The thing about a journal is that …it should be personal. If not, then it becomes just a form of advertisement for yourself, your business, profession. That’s not writing, not real writing. Nor is it what an artist might have in their sketchbook.
Fair disclaimer this is personal.
Yesterday I spent some time with a friend. I took a few photographs of a place I often went to as a child, Blue Springs State park. Everything there looked smaller than I remember. As a child, places seem huge, and I have fond memories of summers spent in Clio, Alabama, and my aunt would carry my cousins and me there often. I reflected on this couple I watched at the springs earlier. They were interesting because they seemed disconnected from the world. Not concerned with what others thought of them. Married with a pack of kids, they closely supervised. One had a bass tattooed on his back, his wife a gun with her husband’s and her name wrapped around it. If I’m radically honest about how life has meaning, I can conclude a simple life is better. After watching people at the park all afternoon, I went to a place with a history I know, Money’s grill and further reflected. I know the people, the dead ones, those alive, the places it moved around town through the decades. Always the same food, the same menu. I sit at the same table, table “A.” This couple with the tattoos and pack of kids, I don’t know them and am speculating, like many in this area have never been north of Atlanta nor south of Panama City beach. Their known world exists in between and is anchored by family. They are less concerned with the insanity of culture swirling around them and focused on things that really matter.

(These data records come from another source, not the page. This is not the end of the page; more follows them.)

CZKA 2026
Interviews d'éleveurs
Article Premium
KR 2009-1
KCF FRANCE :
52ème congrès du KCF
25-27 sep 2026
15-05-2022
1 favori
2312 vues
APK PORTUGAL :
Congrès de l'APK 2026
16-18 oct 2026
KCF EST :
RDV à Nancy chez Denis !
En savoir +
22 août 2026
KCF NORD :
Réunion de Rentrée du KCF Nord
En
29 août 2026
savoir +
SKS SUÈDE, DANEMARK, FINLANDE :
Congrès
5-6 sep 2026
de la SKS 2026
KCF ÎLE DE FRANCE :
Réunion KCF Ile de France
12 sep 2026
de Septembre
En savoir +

Knowing what I know now if I could change my life, I would do things differently. I would immediately upon finding my woman, preferably not at college but when she turned 16, run away with her to Louisiana and marry her. If I were lucky, it would be a shotgun wedding (age of consent to marry is 16). She would be the only woman I ever kissed, saw nude, or made love to. I would go to one church all my life. Probably eat at the same places and drive the same kind of truck. I would have been a cabinetmaker and created spaces with wood that had generations of children’s feet pitter-patter on them. After work, I would have driven my truck home and called it a day. The highlight would be seeing her waiting for me, knowing I’m about to sit down and have dinner with my children by her side. My wife would be an extension of me and me one of her, our family an extension of us. Our lives would be defined by the home we made and the family we raised.
Modern culture tells us this is wrong, but I beg to differ. It is nice to know what Martin Heidegger said, understand Hegel, ponder Nietzsche …but does it matter? Does knowing what these men thought, about what we all have to experience, having a decent state school education followed by one in the ivy league make any real difference in the meaning of my life? Being radically honest, it does not. It is of little value to understanding why life is frustrating when regardless of what you know or how you live …it will be frustrating at times. Understanding frustration as Jean-Paul Sarte did does not make it any less frustrating. This couple watching their kids play try not to drown themselves probably are happier than I will ever be. The irony of life is they don’t even know it.
The challenge I've learned is to realize the value of those things and cherish them. To distill and focus one’s life on meaning. If your a landscape architect, you have some solace in the fact your creating places like the park at Blue Springs where everyday life gets to happen, so what you do does matter. But not as much as how you live it. Still for the record call me crazy if you wish, if I had my choice, I would have eloped with her at 15 on the eve of her 16th birthday and kept her pregnant for over a decade, and yes her ass would be as wide as a truck. We would not go to gyms, not know what yoga is and shop at the Piggy Wiggly, not Whole Foods. But it wouldn’t have mattered one damn bit, she would still be hot potatoes and somewhere on my body at a secret place of her choosing, would be a heart with her name tattooed in it.
True love and a life well lived are as good as it gets is my conclusion.